Currently, Oxford has no plans to bring back curbside recycling pickup in 2021, according to Alderman Jason Bailey.
“We don’t have it in the next year’s budget, so it will not be [available] for 2021, but it may be looked at for 2022,” Bailey said.
In April, the Board of Aldermen voted unanimously to suspend curbside recycling pickup as a cost-saving measure.
”At the time when we were faced with COVID and the unknowns about taxes and tax income, it was the right thing to do for the city,” Bailey said.
Oxford Recycling Coordinator Michelle Robinson said the city is processing about 30% less recycling material since curbside pickup was suspended. According to Robinson, no city workers have been furloughed at this time, but two employees did move to garbage collection.
“We are fortunate that the residents of Oxford are dedicated to recycling,” Robinson said. “We have some that have stopped, but I believe most of them are using the dropoff locations.”
Though the city is not offering curbside pickup, Robinson said she wants people to know that the recycling center is still open and accepts material drop offs. Still, she wishes more recycling drop off locations were available around the county to make recycling services more accessible.
Libby Archer, the Associated Student Body principle of sustainability, said that recycling efforts on campus have largely come to a standstill.
“The big thing with COVID is single-use plastics,” Archer said, referring to dining services. “And there’s nothing that we can really do about it,” she said.
Archer said that while there are large recycling and compost receptacles around campus and recycling sorting bins in each dorm and academic building, the bins are not emptied regularly.
Last school year, she was part of an effort to get recycling bins placed on each floor of every residence hall to make recycling easier, but this plan was never implemented because of the evacuation of students from campus in the spring.
“People are more worried about COVID than the environment, but we are trying to use that,” Archer said. “People are thinking about their impact on a more global scale with COVID … We’re trying to bounce off that in terms of personal impact on one’s society and one’s community as a way of illustrating sustainability.”
Archer said she thinks that more students would recycle on campus if they had more direct ways to do it. She also wants to see Greek houses providing more ways to recycle because more students are depending on Greek life for food and the houses are producing more waste.

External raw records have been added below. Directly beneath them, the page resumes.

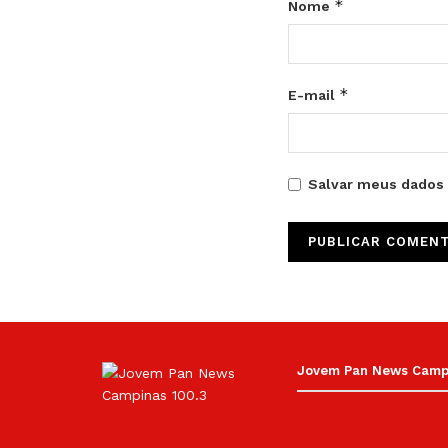
*
Nome
*
E-mail
Salvar meus dados 
Jovem Pan News Campin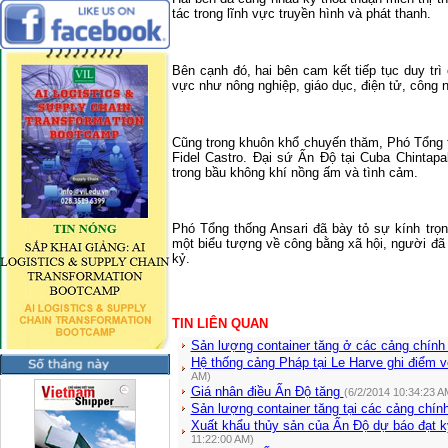
tác trong lĩnh vực truyền hình và phát thanh.
Bên cạnh đó, hai bên cam kết tiếp tục duy trì
vực như nông nghiệp, giáo dục, điện tử, công n
Cũng trong khuôn khổ chuyến thăm, Phó Tổng 
Fidel Castro. Đại sứ Ấn Độ tại Cuba Chintapa
trong bầu không khí nồng ấm và tình cảm.
Phó Tổng thống Ansari đã bày tỏ sự kính trọn
một biểu tượng về công bằng xã hội, người đã
kỷ.
TIN LIÊN QUAN
Sản lượng container tăng ở các cảng chín
Hệ thống cảng Pháp tại Le Harve ghi điểm 
AM)
Giá nhân điều Ấn Độ tăng
(6/2/2014 10:34:23 A
Sản lượng container tăng tại các cảng chí
Xuất khẩu thủy sản của Ấn Độ dự báo đạt 
11:22:00 AM)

“(Faculty and administration) discount students and don’t think they are interested in making Ole Miss greener, but I think that students really are interested in that and want to help,” Archer said. “They just need to be given the abilities to make greener and better decisions — not just for Ole Miss but our larger community.”
Lila Osman, a sophomore and the sustainability chair for Kappa Delta sorority, said she is advocating for the use of ceramic dishes and metal silverware instead of disposal plastic utensils, but that these efforts have been hindered by the pandemic.
“With so many people getting to-go plates because only so many people can be in the house at once, we have had to go back to styrofoam — it’s upsetting but also out of our control,” Osman said.